O diálogo direto entre os escritores voltou quando surgiu o tema da educação como meio de mobilidade social.

“Estudar, para uma população que foi escravizada e nunca teve reparação histórica, era a única saída pra ter perspectiva de futuro”, disse Martins. “Minha mãe tinha uma convicção forte disso, dizendo que eu precisava estudar para romper com tudo isso. Mas no fim o diploma também não resolve, o que resolve é o contato, o que chamo de privilégio da mediocridade branca.”

Ernaux, que foi professora de escola pública, afirmou que o sistema educacional francês é um funil invertido —poucos chegam até o fim, sendo progressivamente eliminados.

Durante toda a mesa, a Nobel de Literatura demonstrava vontade de escutar e responder diretamente às reflexões de seu jovem interlocutor, cuja obra já declarou admirar.

Ao final da mesa, ela disse que o livro de contos “O Sol na Cabeça”, que fez Geovani despontar, “foi uma revelação” para ela. “Tive a impressão de viver realmente com aquela população tão forte e viva da favela. Senti uma fraternidade mesmo não sendo brasileira.”

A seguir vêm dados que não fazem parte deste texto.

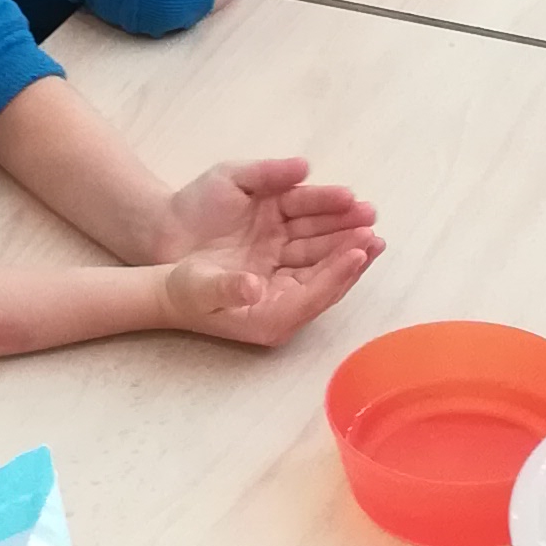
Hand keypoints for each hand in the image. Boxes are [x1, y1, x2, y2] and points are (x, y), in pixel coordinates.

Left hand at [146, 156, 382, 273]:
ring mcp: (276, 259)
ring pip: (316, 257)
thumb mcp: (231, 177)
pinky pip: (301, 281)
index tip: (354, 202)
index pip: (309, 204)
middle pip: (321, 233)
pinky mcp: (268, 285)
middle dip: (348, 231)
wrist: (162, 235)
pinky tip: (345, 270)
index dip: (331, 204)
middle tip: (372, 227)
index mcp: (277, 204)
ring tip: (369, 247)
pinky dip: (325, 276)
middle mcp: (282, 233)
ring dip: (344, 253)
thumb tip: (305, 167)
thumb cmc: (196, 203)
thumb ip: (268, 172)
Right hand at [163, 231, 378, 346]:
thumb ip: (226, 288)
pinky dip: (333, 242)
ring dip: (348, 246)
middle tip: (375, 234)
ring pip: (325, 267)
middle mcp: (285, 308)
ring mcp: (287, 290)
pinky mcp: (284, 273)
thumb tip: (252, 287)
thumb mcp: (198, 287)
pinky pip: (316, 259)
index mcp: (270, 319)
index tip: (359, 250)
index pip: (314, 295)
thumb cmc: (183, 291)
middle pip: (328, 282)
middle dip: (353, 257)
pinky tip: (349, 226)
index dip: (338, 272)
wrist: (170, 288)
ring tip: (371, 226)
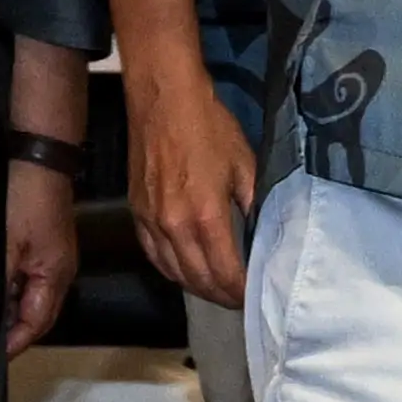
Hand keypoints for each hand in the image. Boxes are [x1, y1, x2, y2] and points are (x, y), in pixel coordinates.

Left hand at [4, 161, 77, 356]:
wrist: (38, 155)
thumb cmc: (24, 201)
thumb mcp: (7, 247)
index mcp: (57, 276)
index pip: (37, 325)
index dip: (14, 344)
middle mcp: (60, 271)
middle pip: (38, 315)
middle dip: (13, 332)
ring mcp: (53, 257)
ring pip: (31, 297)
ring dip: (9, 311)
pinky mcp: (43, 244)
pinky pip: (28, 280)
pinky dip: (10, 291)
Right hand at [126, 68, 257, 312]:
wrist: (164, 100)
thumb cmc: (210, 127)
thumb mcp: (245, 164)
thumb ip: (255, 203)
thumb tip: (265, 234)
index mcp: (205, 216)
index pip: (224, 272)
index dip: (241, 290)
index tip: (256, 297)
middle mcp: (173, 227)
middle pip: (197, 279)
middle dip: (221, 295)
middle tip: (240, 300)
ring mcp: (151, 223)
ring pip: (173, 273)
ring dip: (196, 287)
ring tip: (217, 291)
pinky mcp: (136, 214)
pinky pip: (153, 256)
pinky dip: (171, 271)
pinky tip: (185, 272)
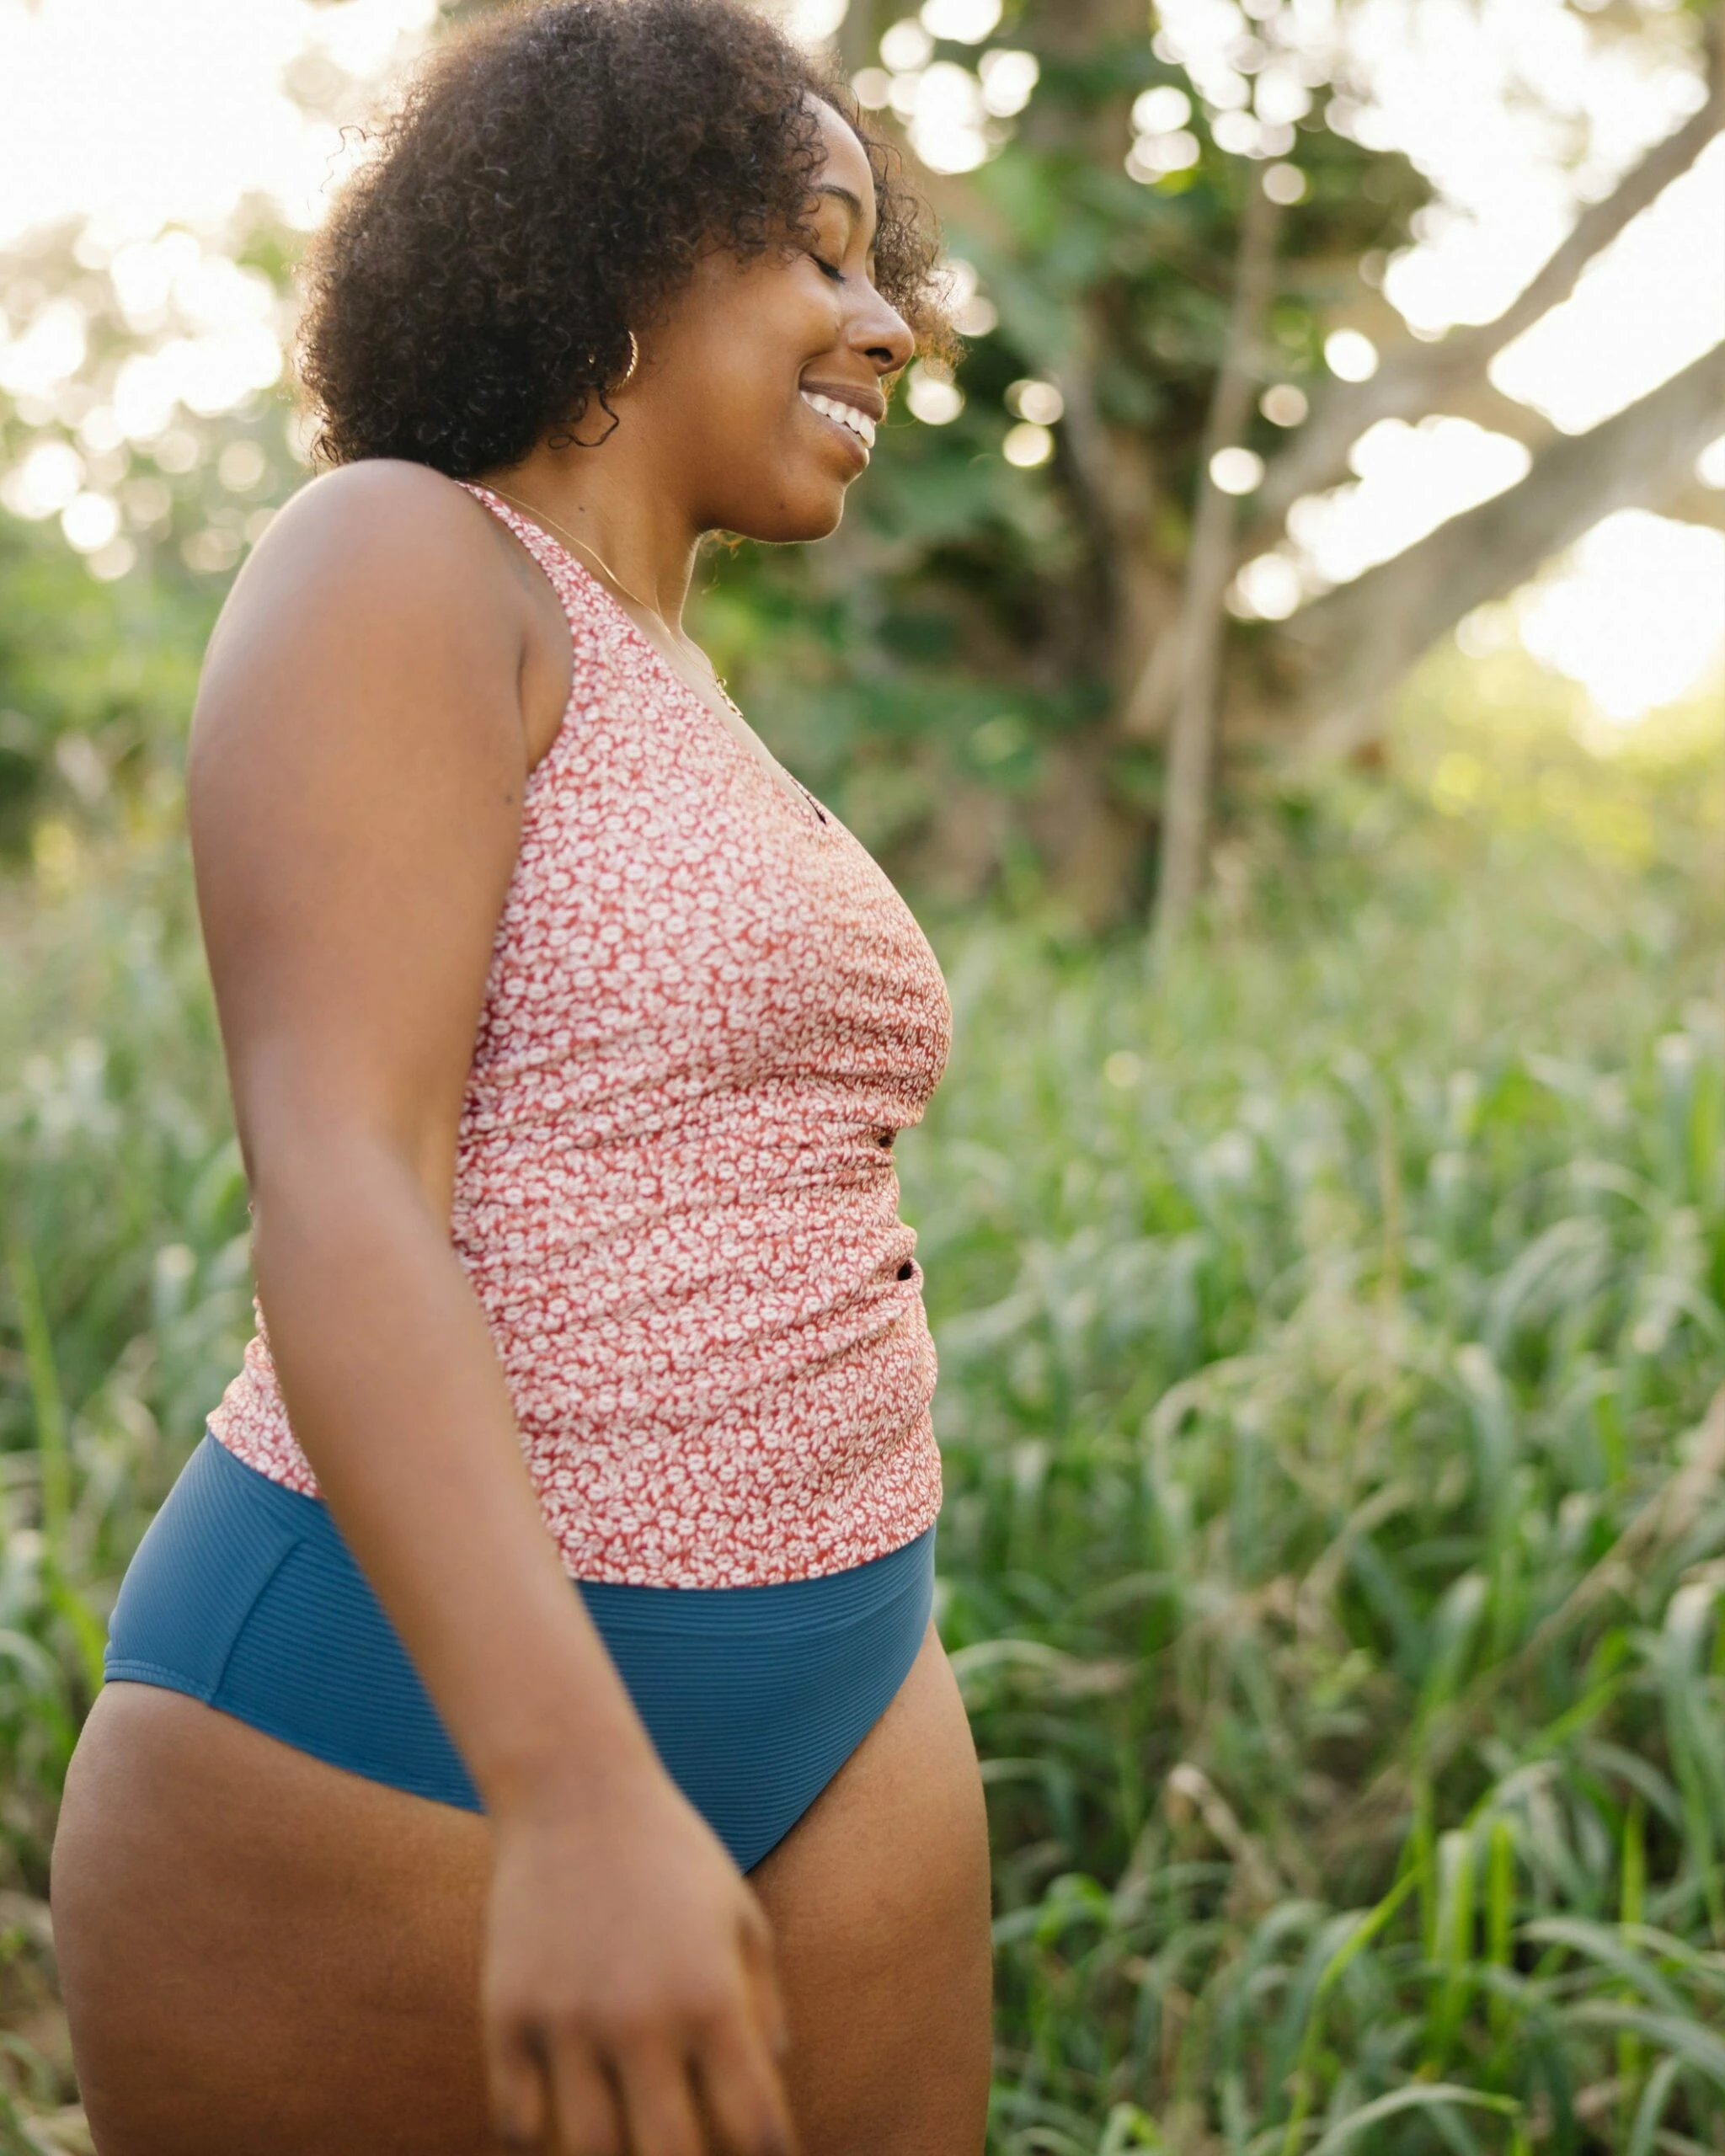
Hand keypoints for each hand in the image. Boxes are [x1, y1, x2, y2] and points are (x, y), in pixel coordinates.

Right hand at [482, 1764, 797, 2154]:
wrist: (574, 1790)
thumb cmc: (671, 1851)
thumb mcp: (740, 1912)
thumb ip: (763, 2000)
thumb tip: (771, 2074)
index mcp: (712, 1997)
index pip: (754, 2124)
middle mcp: (642, 2019)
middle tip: (682, 2150)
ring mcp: (568, 2021)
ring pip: (587, 2152)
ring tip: (624, 2140)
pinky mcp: (507, 2014)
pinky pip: (517, 2120)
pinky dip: (536, 2139)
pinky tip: (555, 2125)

Ela em seguida pegou seu exemplar do livro e leu um trecho que havia sublinhado porque a havia feito pensar. Depois, o próprio Martins leu a página na edição brasileira.

Ele afirmou que “Os Anos”, livro em que Ernaux escreve sobre sua vida com maior amplidão cronológica, foi uma leitura importante para ele e “um dos poucos livros de autores brancos que li esse ano, mas preencheu bem a cota”.

Em seguida, ao comentar que conseguiu identificar sua própria juventude nas páginas escritas pela francesa, elogiou a capacidade da literatura em conectar tempos e espaços tão afastados —exatamente, por sinal, o que aconteceu neste encontro na Casa Folha.

Ao se despedir, a Nobel de Literatura agradeceu pela acolhida efusiva dos últimos dias e disse que “nunca iria esquecer” sua estadia no Brasil. O evento foi realizado em parceria com a Casa República.org.